• Problem:
Nothing but an exact reprint of the records is to be returned.

• Stored data:
──────────

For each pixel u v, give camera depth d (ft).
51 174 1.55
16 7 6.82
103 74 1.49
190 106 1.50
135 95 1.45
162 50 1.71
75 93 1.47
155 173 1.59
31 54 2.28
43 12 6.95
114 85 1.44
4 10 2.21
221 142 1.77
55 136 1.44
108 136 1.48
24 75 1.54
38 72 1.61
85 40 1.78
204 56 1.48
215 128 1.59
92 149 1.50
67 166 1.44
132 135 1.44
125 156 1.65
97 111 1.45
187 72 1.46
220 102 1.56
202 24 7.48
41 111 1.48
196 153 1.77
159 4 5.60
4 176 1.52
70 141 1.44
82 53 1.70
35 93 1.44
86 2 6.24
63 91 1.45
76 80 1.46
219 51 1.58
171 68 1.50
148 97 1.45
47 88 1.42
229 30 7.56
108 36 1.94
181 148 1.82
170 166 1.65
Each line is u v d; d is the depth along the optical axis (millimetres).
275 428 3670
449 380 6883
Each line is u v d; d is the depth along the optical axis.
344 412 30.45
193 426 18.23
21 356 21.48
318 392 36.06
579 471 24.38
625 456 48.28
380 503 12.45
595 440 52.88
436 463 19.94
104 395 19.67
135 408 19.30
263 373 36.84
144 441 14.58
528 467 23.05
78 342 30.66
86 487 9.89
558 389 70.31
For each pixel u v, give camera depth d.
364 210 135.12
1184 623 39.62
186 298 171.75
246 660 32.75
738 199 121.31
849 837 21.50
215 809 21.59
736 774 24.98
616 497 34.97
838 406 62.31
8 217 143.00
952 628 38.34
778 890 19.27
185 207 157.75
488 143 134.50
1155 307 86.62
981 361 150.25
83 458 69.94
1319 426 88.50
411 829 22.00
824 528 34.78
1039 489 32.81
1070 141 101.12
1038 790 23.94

──────────

• Response to the exercise:
For each pixel u v, give camera depth d (ft).
51 174 1.55
16 7 6.82
103 74 1.49
190 106 1.50
135 95 1.45
162 50 1.71
75 93 1.47
155 173 1.59
31 54 2.28
43 12 6.95
114 85 1.44
4 10 2.21
221 142 1.77
55 136 1.44
108 136 1.48
24 75 1.54
38 72 1.61
85 40 1.78
204 56 1.48
215 128 1.59
92 149 1.50
67 166 1.44
132 135 1.44
125 156 1.65
97 111 1.45
187 72 1.46
220 102 1.56
202 24 7.48
41 111 1.48
196 153 1.77
159 4 5.60
4 176 1.52
70 141 1.44
82 53 1.70
35 93 1.44
86 2 6.24
63 91 1.45
76 80 1.46
219 51 1.58
171 68 1.50
148 97 1.45
47 88 1.42
229 30 7.56
108 36 1.94
181 148 1.82
170 166 1.65
Each line is u v d; d is the depth along the optical axis (millimetres).
275 428 3670
449 380 6883
Each line is u v d; d is the depth along the optical axis.
344 412 30.45
193 426 18.23
21 356 21.48
318 392 36.06
579 471 24.38
625 456 48.28
380 503 12.45
595 440 52.88
436 463 19.94
104 395 19.67
135 408 19.30
263 373 36.84
144 441 14.58
528 467 23.05
78 342 30.66
86 487 9.89
558 389 70.31
For each pixel u v, give camera depth d.
364 210 135.12
1184 623 39.62
186 298 171.75
246 660 32.75
738 199 121.31
849 837 21.50
215 809 21.59
736 774 24.98
616 497 34.97
838 406 62.31
8 217 143.00
952 628 38.34
778 890 19.27
185 207 157.75
488 143 134.50
1155 307 86.62
981 361 150.25
83 458 69.94
1319 426 88.50
411 829 22.00
824 528 34.78
1039 489 32.81
1070 141 101.12
1038 790 23.94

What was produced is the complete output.